Pondering the question of how to make a "telco grade" SURBL that had as close to zero false positives as possible, but would still catche many spams, I remembered that many of the biggest spam domains seem to appear in several different SURBL lists.
What does anyone think about creating a "consensus" list that a telco or ISP might use to block at the MTA level?
For example a domain that appears on:
((SC or AB) and (JP or OB)) or PH
might be a candidate for such a list. The main reason I don't include WS is that it's a hand built list and I don't have a feeling for the latencies from it.
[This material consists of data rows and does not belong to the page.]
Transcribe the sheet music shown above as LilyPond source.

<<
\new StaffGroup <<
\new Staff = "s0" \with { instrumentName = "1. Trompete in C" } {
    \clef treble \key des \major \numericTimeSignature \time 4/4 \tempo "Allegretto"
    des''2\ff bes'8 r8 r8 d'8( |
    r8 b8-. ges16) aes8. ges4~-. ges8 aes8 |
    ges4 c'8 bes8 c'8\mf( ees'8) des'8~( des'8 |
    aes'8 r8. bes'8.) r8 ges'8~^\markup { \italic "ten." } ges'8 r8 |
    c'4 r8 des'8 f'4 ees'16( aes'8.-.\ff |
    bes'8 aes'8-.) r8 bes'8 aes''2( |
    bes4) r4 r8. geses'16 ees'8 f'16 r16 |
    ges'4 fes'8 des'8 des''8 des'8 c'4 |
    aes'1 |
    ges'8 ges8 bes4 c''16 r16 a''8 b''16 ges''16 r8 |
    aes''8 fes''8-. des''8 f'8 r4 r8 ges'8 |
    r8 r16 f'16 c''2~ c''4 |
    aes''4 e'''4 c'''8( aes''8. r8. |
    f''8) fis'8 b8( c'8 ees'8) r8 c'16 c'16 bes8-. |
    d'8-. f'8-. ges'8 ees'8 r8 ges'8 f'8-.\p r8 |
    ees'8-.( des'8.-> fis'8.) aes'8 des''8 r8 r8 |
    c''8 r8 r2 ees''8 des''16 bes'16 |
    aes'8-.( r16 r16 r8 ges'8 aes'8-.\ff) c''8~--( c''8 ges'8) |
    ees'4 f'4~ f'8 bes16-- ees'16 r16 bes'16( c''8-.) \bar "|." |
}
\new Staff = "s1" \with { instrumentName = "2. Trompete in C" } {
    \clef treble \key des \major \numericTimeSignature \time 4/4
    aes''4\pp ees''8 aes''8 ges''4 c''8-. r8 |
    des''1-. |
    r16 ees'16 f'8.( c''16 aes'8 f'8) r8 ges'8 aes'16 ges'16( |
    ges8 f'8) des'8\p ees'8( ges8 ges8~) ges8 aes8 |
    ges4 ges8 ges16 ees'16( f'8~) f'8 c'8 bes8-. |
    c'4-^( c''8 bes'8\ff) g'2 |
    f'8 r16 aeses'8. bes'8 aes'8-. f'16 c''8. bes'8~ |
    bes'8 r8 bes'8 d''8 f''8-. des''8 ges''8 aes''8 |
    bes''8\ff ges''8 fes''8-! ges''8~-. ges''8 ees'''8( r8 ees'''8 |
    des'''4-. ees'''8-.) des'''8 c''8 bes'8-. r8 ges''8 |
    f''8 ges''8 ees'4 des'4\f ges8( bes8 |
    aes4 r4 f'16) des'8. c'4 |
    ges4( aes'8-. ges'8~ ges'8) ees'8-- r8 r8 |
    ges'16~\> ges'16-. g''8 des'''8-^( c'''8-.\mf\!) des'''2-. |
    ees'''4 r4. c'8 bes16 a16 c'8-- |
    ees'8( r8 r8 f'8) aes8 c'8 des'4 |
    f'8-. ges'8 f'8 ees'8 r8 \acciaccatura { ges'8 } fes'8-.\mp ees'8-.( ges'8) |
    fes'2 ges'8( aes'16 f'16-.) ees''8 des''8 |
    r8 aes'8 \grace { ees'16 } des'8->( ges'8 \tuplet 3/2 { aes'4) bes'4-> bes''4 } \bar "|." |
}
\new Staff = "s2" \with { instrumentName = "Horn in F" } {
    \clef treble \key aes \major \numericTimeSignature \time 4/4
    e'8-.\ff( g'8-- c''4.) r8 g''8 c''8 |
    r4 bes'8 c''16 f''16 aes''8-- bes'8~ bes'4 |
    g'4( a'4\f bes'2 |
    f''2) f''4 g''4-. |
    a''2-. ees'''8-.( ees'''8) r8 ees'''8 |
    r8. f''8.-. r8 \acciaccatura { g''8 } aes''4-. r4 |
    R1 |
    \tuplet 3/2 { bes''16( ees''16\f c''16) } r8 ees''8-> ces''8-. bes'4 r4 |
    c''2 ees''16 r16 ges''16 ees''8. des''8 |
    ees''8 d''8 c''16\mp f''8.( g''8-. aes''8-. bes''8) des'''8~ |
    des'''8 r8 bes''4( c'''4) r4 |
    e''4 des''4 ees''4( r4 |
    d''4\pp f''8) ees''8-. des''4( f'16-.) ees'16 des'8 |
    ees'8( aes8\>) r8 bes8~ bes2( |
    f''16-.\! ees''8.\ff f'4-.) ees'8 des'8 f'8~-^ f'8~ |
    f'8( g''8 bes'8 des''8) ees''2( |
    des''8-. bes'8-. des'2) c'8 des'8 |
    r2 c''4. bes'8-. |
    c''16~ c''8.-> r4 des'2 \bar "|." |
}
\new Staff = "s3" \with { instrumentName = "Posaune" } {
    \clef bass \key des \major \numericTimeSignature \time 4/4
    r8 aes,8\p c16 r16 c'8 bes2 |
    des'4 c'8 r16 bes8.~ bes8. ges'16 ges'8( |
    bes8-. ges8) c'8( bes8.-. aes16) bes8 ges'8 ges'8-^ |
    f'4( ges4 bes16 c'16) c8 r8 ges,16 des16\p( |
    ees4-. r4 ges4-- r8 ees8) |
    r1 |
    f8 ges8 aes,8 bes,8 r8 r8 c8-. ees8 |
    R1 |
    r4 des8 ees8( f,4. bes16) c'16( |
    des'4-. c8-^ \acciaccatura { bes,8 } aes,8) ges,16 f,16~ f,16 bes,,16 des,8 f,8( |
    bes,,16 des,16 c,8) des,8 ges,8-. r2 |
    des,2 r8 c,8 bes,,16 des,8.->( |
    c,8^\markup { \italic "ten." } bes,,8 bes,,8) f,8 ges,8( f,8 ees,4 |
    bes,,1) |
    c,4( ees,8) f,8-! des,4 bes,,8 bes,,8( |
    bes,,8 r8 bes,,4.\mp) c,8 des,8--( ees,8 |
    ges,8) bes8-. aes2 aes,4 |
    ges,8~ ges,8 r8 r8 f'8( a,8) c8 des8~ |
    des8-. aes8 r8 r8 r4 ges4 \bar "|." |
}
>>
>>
SC and AB are both mostly based on SpamCop user reports. JP and OB are both mostly based on spamtrap data. PH represents really destructive fraud and phishing and probably should be included unless the FP rates from it are significantly above zero.
I realize this is a simplistic scheme and other ways of combining the list are possible, but what does anyone think those idea?
Conceivably we could have other combinations.
Another possibility might be records that appear in
SC and AB and WS and JP and OB
I think we can nearly guarantee that those are 100% spam. :-) (Would want to check those that are in WS separately from JP, which is currently included in WS.)
What other ways to combine lists might produce near zero FPs yet still hit most spam?
Shall we just try some of them and see how well they work?
Comments?
Jeff C. -- "If it appears in hams, then don't list it."